Top of Records to use
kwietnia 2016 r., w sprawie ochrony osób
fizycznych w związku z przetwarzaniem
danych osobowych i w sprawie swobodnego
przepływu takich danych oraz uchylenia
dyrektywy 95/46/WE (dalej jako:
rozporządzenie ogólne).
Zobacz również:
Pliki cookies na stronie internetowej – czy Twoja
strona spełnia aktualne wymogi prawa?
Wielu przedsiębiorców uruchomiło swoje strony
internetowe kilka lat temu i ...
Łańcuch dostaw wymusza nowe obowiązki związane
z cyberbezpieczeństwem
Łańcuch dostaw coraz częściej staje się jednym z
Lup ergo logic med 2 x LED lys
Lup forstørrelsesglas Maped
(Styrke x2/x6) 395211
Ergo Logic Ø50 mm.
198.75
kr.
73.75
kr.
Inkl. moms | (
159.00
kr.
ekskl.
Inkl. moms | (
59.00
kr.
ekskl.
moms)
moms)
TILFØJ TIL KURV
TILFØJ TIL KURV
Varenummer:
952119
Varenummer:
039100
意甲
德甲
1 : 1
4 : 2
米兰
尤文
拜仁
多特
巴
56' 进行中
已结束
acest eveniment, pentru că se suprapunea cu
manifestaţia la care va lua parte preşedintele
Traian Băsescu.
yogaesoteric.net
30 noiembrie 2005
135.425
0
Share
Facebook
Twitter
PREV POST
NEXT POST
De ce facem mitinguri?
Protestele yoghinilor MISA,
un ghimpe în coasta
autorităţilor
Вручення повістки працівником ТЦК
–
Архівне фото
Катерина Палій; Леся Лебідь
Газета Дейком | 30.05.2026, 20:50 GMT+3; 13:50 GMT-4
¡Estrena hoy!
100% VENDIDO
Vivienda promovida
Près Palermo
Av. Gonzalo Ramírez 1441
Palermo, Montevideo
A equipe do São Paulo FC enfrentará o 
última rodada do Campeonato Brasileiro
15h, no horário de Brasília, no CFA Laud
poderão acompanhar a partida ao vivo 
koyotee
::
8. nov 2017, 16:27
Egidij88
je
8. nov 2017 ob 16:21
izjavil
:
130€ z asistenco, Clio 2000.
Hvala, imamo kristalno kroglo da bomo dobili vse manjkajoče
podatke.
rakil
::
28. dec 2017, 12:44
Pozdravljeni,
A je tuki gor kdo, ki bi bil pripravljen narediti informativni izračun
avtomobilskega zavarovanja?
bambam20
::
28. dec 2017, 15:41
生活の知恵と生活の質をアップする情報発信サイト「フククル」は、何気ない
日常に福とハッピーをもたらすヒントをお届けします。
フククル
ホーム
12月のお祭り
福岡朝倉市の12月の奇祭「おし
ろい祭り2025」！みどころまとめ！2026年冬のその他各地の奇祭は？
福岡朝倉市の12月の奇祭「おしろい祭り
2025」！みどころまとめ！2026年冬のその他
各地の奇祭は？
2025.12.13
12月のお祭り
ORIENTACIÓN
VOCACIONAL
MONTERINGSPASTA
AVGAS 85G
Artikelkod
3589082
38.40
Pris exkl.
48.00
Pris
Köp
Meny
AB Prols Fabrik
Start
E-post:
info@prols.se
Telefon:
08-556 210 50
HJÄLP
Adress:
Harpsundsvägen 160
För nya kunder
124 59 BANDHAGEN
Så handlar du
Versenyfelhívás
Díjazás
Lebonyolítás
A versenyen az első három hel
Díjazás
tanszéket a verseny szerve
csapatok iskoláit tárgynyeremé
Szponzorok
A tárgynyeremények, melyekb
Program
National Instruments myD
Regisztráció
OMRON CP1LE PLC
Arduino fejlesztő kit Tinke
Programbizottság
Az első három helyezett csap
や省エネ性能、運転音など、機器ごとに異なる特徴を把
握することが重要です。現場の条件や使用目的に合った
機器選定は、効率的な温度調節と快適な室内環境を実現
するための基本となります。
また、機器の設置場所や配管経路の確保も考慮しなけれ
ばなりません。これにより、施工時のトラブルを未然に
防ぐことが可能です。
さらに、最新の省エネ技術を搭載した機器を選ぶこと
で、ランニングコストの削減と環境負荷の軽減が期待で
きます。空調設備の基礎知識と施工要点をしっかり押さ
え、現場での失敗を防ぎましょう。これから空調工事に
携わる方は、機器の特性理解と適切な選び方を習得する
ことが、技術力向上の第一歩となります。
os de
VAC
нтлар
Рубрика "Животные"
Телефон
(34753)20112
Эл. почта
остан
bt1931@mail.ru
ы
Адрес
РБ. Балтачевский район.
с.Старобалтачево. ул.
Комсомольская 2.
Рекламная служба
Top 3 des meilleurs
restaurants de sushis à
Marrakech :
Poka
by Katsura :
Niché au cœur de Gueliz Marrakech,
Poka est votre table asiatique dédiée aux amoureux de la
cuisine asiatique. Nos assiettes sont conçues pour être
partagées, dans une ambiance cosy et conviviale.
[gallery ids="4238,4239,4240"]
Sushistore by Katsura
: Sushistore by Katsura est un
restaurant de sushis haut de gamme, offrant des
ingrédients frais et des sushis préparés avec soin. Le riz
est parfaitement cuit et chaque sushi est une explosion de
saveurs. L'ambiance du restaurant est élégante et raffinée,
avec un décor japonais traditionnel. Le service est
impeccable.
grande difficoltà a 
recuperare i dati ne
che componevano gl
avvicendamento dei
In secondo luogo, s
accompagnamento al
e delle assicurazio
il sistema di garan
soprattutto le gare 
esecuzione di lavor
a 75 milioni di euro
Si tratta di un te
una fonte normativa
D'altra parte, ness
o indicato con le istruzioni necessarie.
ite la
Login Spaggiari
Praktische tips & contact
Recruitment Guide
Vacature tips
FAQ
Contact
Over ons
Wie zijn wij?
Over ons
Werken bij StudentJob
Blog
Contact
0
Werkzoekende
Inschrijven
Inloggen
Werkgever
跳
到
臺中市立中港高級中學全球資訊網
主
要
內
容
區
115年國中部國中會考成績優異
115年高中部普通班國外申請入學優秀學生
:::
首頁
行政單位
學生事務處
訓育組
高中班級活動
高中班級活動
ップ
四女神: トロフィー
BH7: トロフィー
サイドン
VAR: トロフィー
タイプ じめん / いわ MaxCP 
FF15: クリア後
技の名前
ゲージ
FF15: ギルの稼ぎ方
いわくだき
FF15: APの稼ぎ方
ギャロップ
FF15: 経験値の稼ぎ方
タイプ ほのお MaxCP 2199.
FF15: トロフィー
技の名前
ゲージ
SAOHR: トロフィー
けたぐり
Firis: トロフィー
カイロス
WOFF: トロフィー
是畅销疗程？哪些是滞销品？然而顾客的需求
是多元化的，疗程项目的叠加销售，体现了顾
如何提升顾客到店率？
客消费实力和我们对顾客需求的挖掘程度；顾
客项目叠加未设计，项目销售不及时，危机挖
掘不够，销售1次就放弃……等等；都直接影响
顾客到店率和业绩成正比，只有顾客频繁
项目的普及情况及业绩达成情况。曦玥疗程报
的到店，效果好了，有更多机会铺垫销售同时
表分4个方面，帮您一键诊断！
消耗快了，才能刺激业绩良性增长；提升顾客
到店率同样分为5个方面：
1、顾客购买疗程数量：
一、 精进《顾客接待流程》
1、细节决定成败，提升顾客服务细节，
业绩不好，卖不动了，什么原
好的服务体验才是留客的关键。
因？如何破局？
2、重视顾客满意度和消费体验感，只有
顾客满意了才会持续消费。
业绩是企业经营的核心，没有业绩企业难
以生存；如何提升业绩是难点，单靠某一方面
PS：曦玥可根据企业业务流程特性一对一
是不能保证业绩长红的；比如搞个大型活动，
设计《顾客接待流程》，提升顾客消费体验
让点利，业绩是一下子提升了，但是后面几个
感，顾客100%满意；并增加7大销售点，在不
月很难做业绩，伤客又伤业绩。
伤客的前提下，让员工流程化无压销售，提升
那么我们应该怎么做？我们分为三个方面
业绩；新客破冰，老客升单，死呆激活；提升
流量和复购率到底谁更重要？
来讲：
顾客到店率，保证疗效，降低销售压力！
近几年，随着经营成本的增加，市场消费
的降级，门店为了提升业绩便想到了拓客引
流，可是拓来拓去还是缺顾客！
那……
Bottom of Records to use
Copy out everything from the beginning of the material down to and including the line that contains "z cyberbezpieczeństwem", reproducing each line without any change.

kwietnia 2016 r., w sprawie ochrony osób
fizycznych w związku z przetwarzaniem
danych osobowych i w sprawie swobodnego
przepływu takich danych oraz uchylenia
dyrektywy 95/46/WE (dalej jako:
rozporządzenie ogólne).
Zobacz również:
Pliki cookies na stronie internetowej – czy Twoja
strona spełnia aktualne wymogi prawa?
Wielu przedsiębiorców uruchomiło swoje strony
internetowe kilka lat temu i ...
Łańcuch dostaw wymusza nowe obowiązki związane
z cyberbezpieczeństwem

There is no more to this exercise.